• **Task item**
Which lines of the records below contain the word "back"? Show each one.
──────────
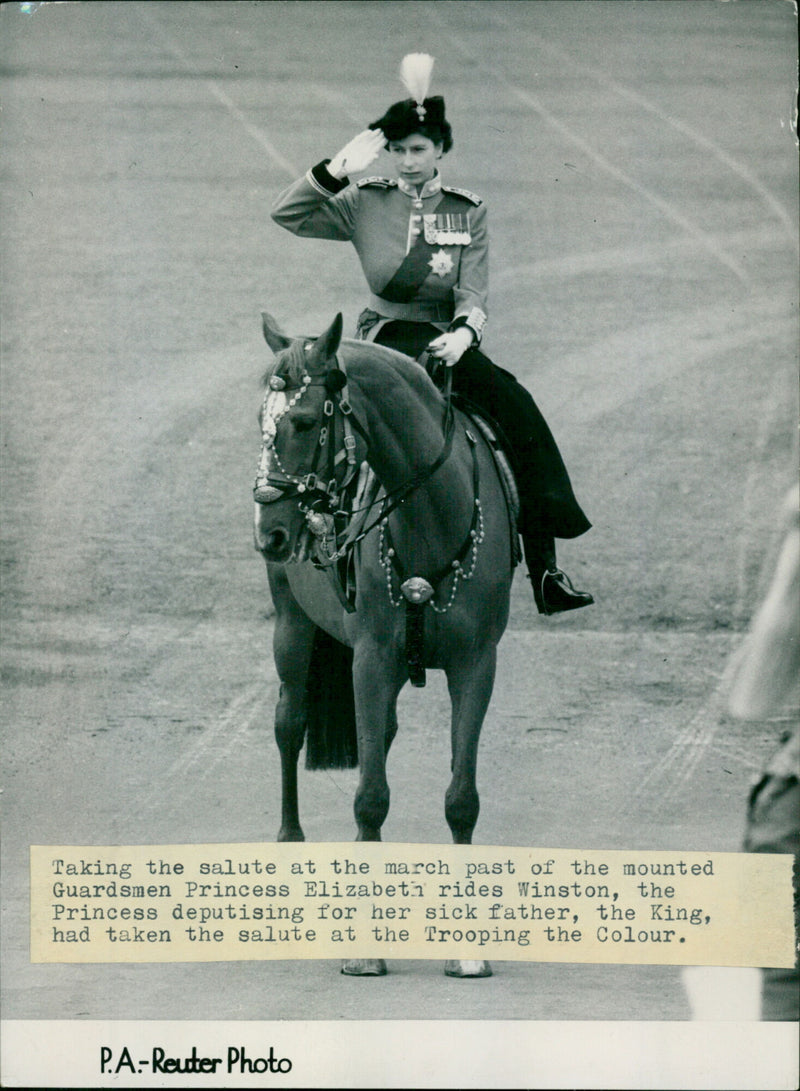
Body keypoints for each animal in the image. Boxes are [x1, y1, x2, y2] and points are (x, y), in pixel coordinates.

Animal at [255, 312, 517, 977]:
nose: (268, 530)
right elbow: (370, 796)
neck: (433, 514)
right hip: (292, 628)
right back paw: (289, 846)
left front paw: (467, 948)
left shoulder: (476, 666)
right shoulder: (371, 661)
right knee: (289, 724)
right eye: (261, 422)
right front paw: (366, 947)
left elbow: (461, 798)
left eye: (303, 421)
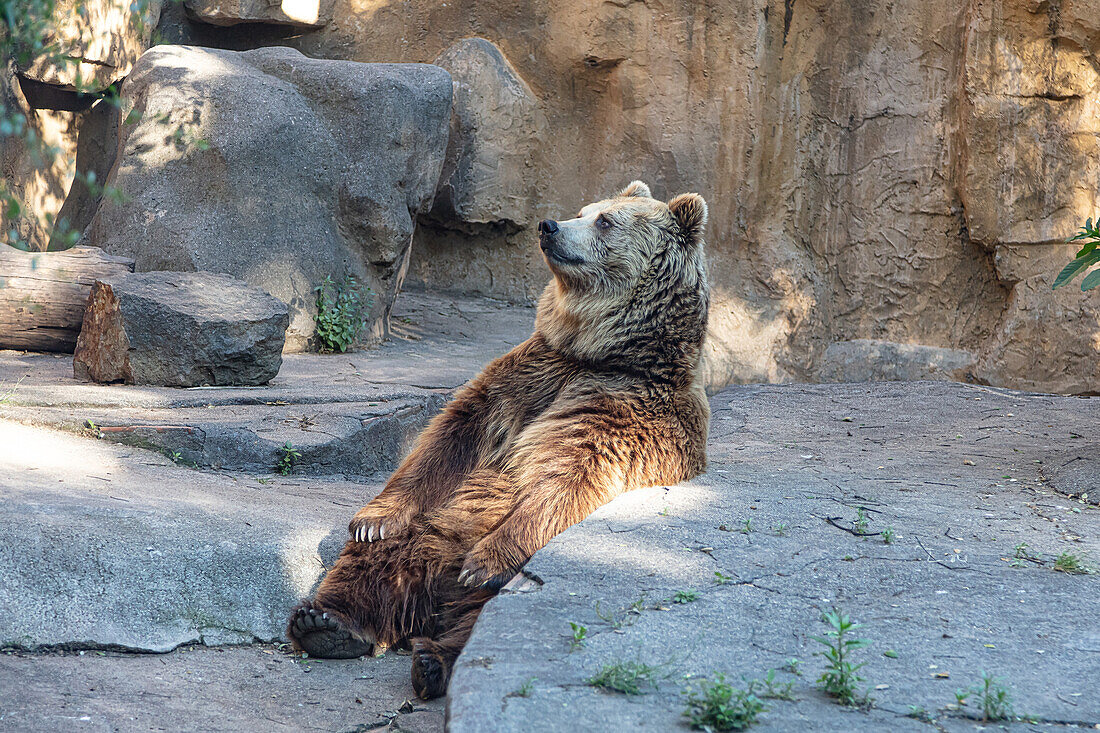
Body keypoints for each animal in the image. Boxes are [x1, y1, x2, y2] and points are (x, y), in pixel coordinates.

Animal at [288, 181, 708, 695]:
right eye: (585, 209)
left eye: (606, 221)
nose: (550, 226)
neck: (600, 352)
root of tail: (434, 599)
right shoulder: (529, 376)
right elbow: (451, 437)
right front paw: (374, 519)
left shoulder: (617, 410)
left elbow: (563, 482)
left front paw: (483, 561)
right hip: (428, 527)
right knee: (375, 563)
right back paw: (327, 622)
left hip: (491, 579)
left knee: (482, 617)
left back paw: (433, 658)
──────────
• **Result of the task**
right back paw: (289, 846)
right back paw: (327, 622)
left back paw: (433, 658)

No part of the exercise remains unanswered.